Objectivity. Is it real? Who cares. It’s not real, but it’s also kinda real. We create the conditions for it. There often is a true depiction or right answer, sui generis, the value of which lies within the contextual meaning provided by the issuer.
you're usually wrong, tho. 
Israel is a fascist state.
It’s long past time for the end of the nation-state. The political projects known as the United States of America, and Israel, can start the process with their termination.
A democratic lever is not made moral by its use. It is a good thing to have, but it is not good in and of itself. We must utilize the power in these levers while not losing sight of their fragile nature and requisite continuous care.
Some movies are good because they are thoughtful and meditative; some movies are good because they are consistent kinetic motion, and leave little room for extensive meditation. I think this is pretty cool.
Brussels sprouts and horseradish go really well together. Most of the time brussels sprouts are seasoned too sweetly or char overpowers the seasoning, or both. Just an opinion. Whatever.
The colonial power asserts control of the historical narrative by dominating the sources, creators and distributors of media, dictating the narrative through official statements, and proceeding to tighten the noose ever further with each reporter murdered, and piece of equipment confiscated, and finally, making their presence illegal. Silence and eradication is the goal.

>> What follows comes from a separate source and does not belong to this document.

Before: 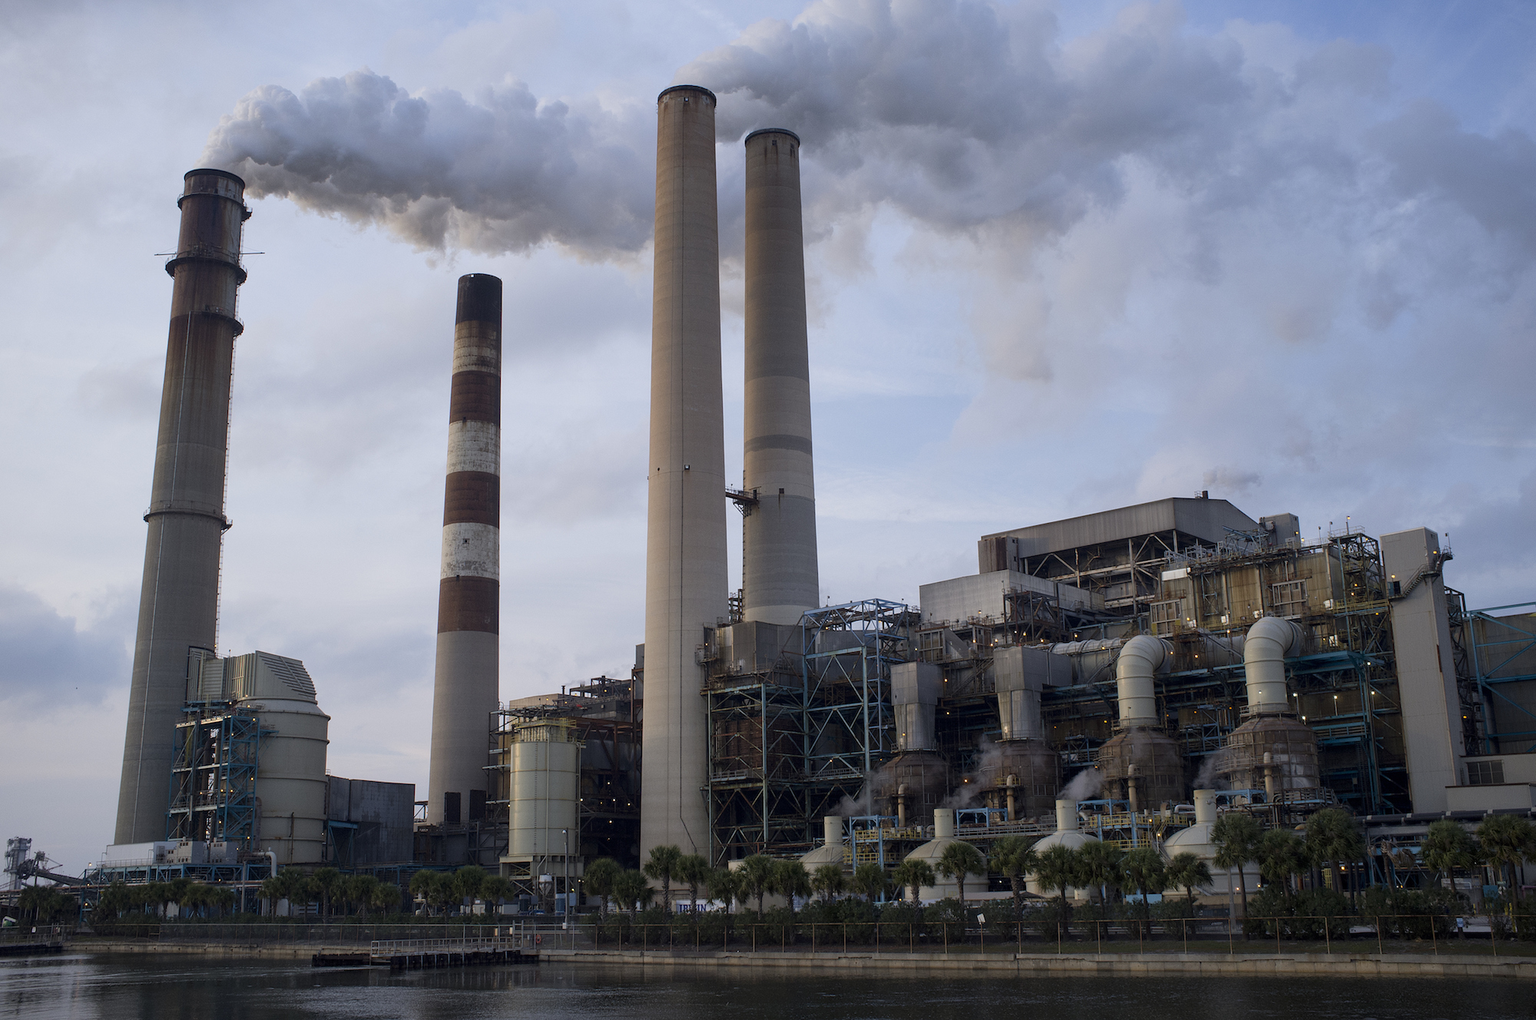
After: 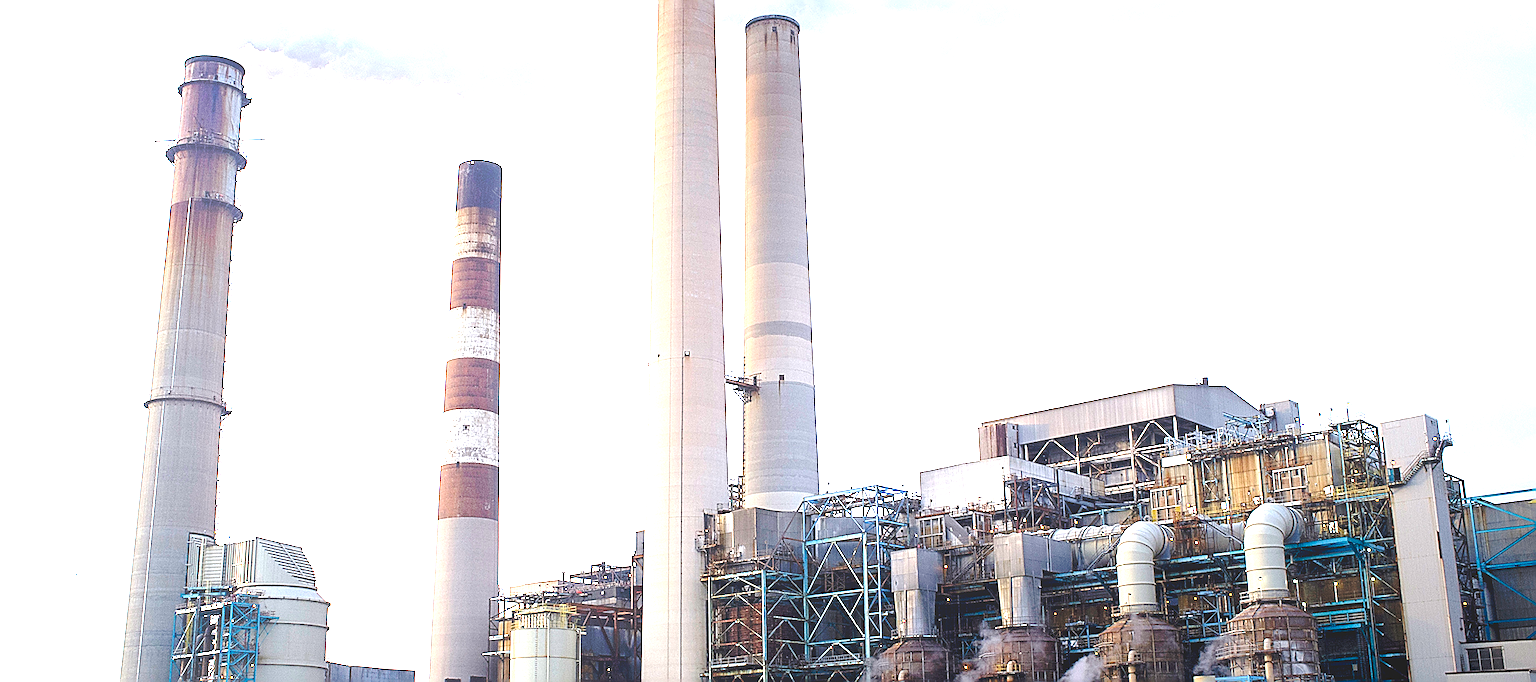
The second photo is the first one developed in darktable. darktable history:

It seems possible to me that we in the US have been living in our own version of the Italian years of lead. Obama is the resurgent far right’s JFK analog, and our center-right liberal opposition party happily complies with the effort to create a communist boogeyman. The contradictions are exponentially heightened, a low-level civil war simmers for the better part of two decades…it feels like a particularly stupid time to be alive.

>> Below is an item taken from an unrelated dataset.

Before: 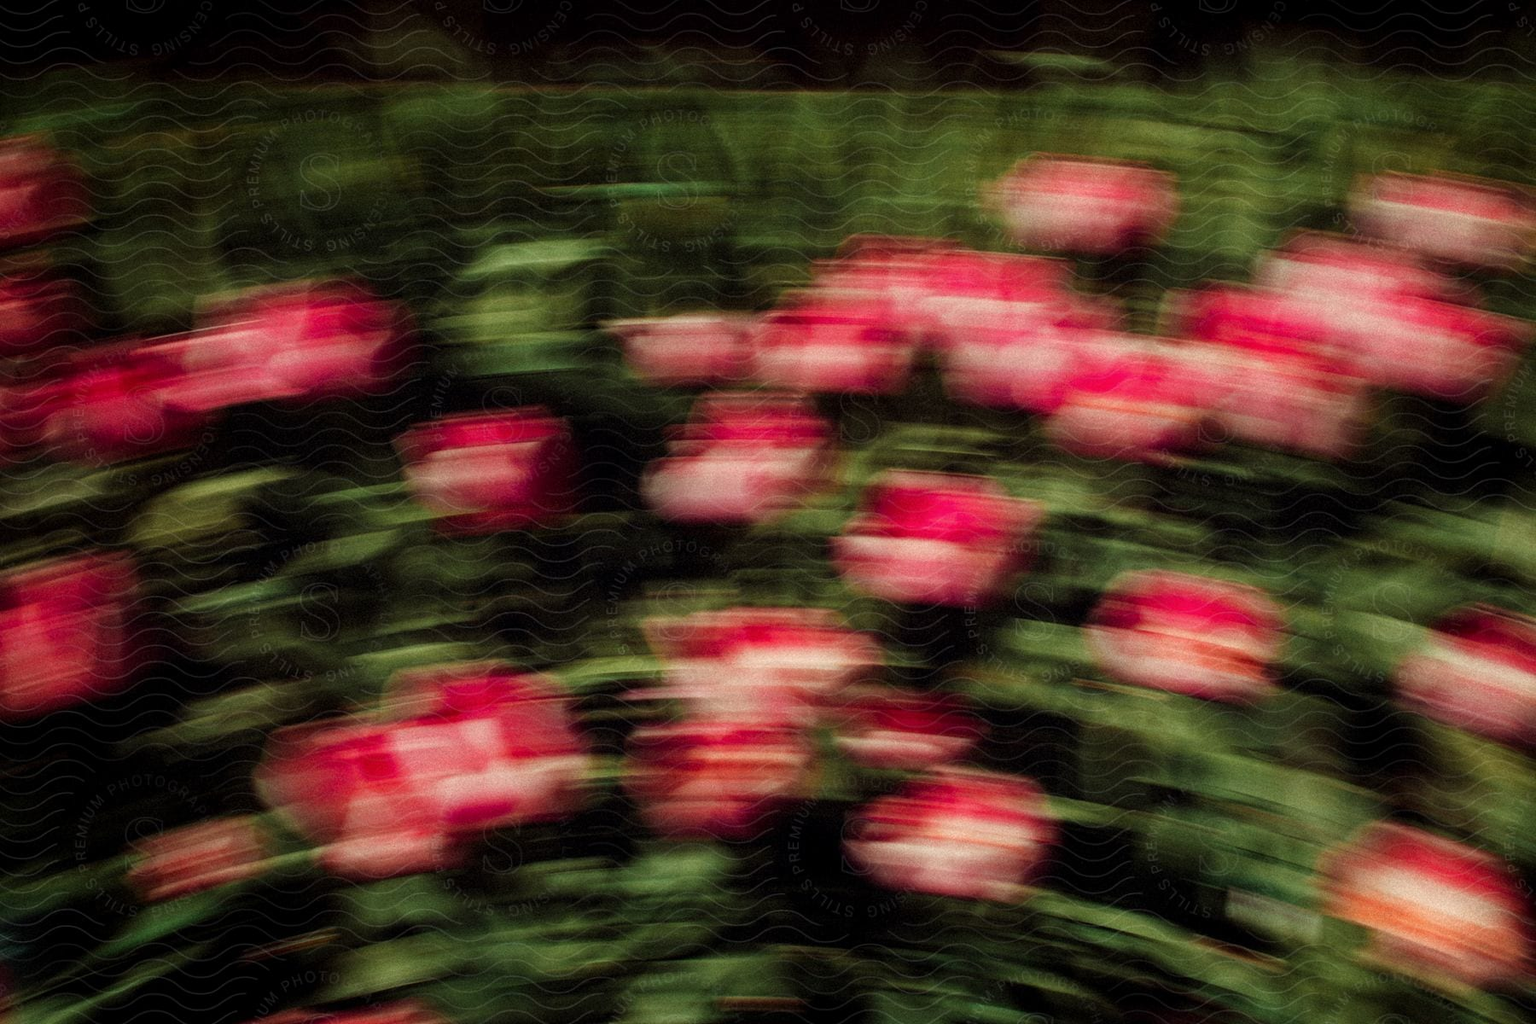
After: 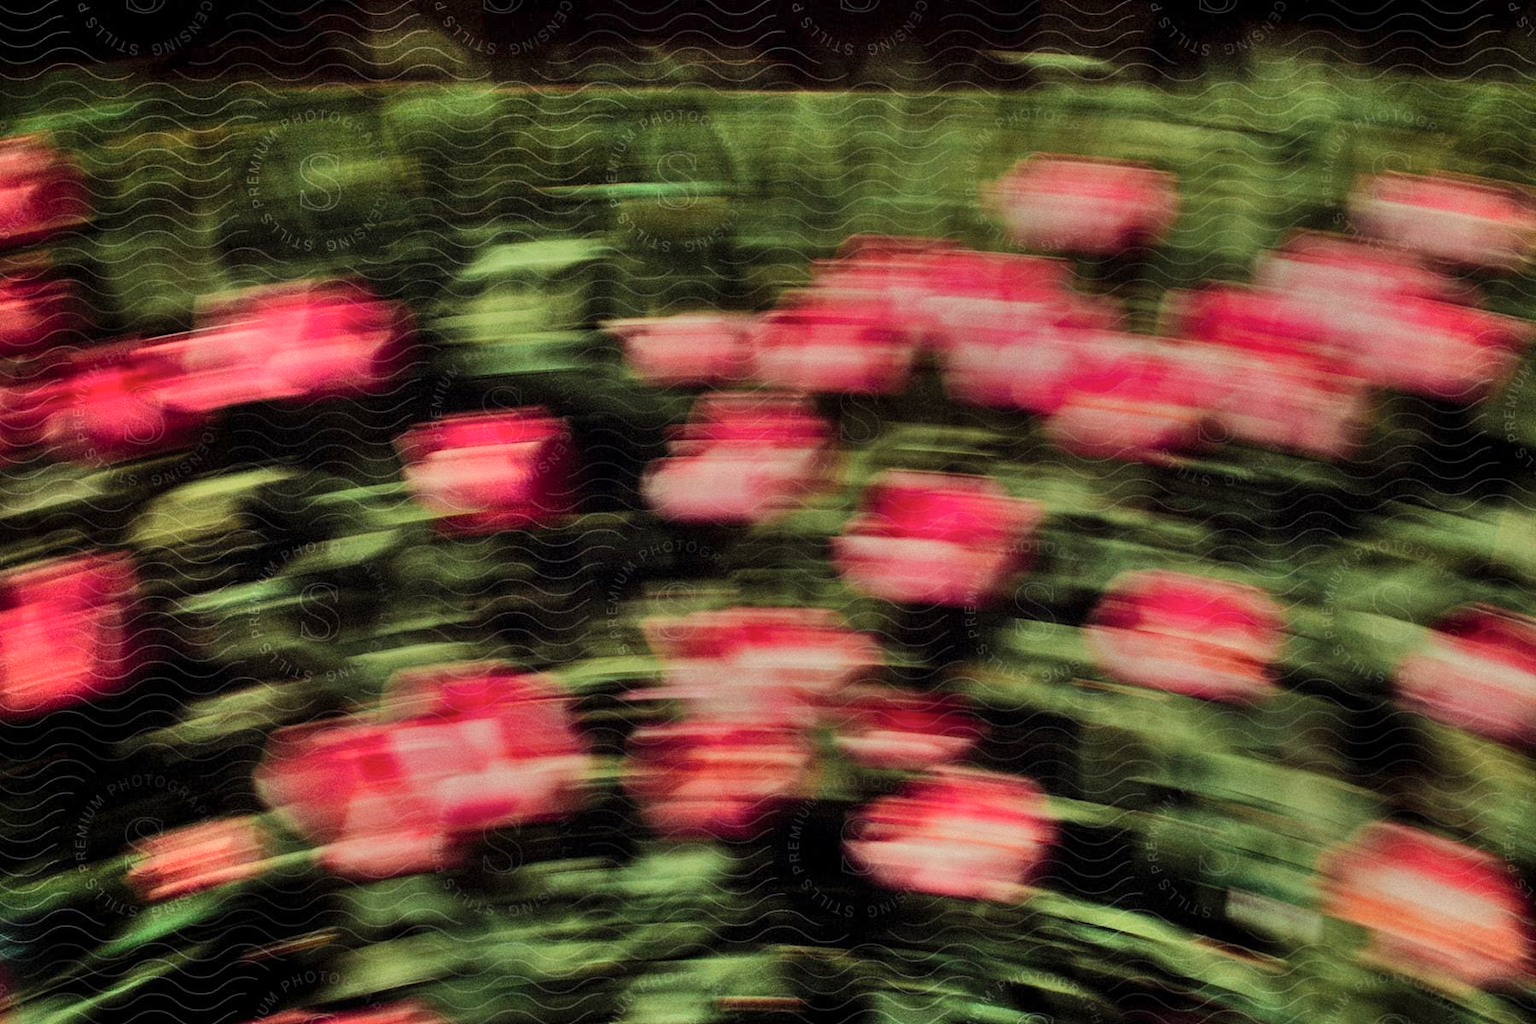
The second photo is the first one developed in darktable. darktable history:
tone equalizer: -8 EV -0.002 EV, -7 EV 0.005 EV, -6 EV -0.008 EV, -5 EV 0.007 EV, -4 EV -0.042 EV, -3 EV -0.233 EV, -2 EV -0.662 EV, -1 EV -0.983 EV, +0 EV -0.969 EV, smoothing diameter 2%, edges refinement/feathering 20, mask exposure compensation -1.57 EV, filter diffusion 5
shadows and highlights: shadows 60, highlights -60.23, soften with gaussian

🎶The hills are alive with the sound of stupid. If you want to view stupid, simply look around and view it.
We must navigate our morality through this swampy morass in order not to be captured by controlled opposition. We do seem to have some sense of the stage we are forced onto, both audience and performer, yet we feign surprise at the existence of puppet masters.
Our rights as travelers are to leave as minimal strain on our hosts’ as possible. To understand and respect our hosts, to learn as much as we can while there.
Maybe astral projection and other CIA projects were in and of themselves a form of mind control for capturing the curiosity of individuals that sought the Truth. 
Once they pursue these esoteric rabbit holes they put themselves at risk of disassociation and loss of self.
Under the silver lake is representative of a particular male melodrama and nightmare: that of exclusion from ruling class vices as life milestones. Its relational fear is that of in-group exclusion. The “true” feeling is moral, but the social context is relational. He perceives a lack of belonging. What is truly revealed? The ontological patriarchy? It is the exclusion that lingers. What happens in the tunnels. You are not a part of.
I’d prefer to not have AI, to be honest. Maybe no internet, either. Probably for the best.
Short movie reviews 
Furiosa - good movie.
Hitman - I don’t like this movie.
*Right at this particular moment, and after re-reading it a few times, too. So, it's not like it's just that one point in time. But also, sometimes I do change my mind, so there's that.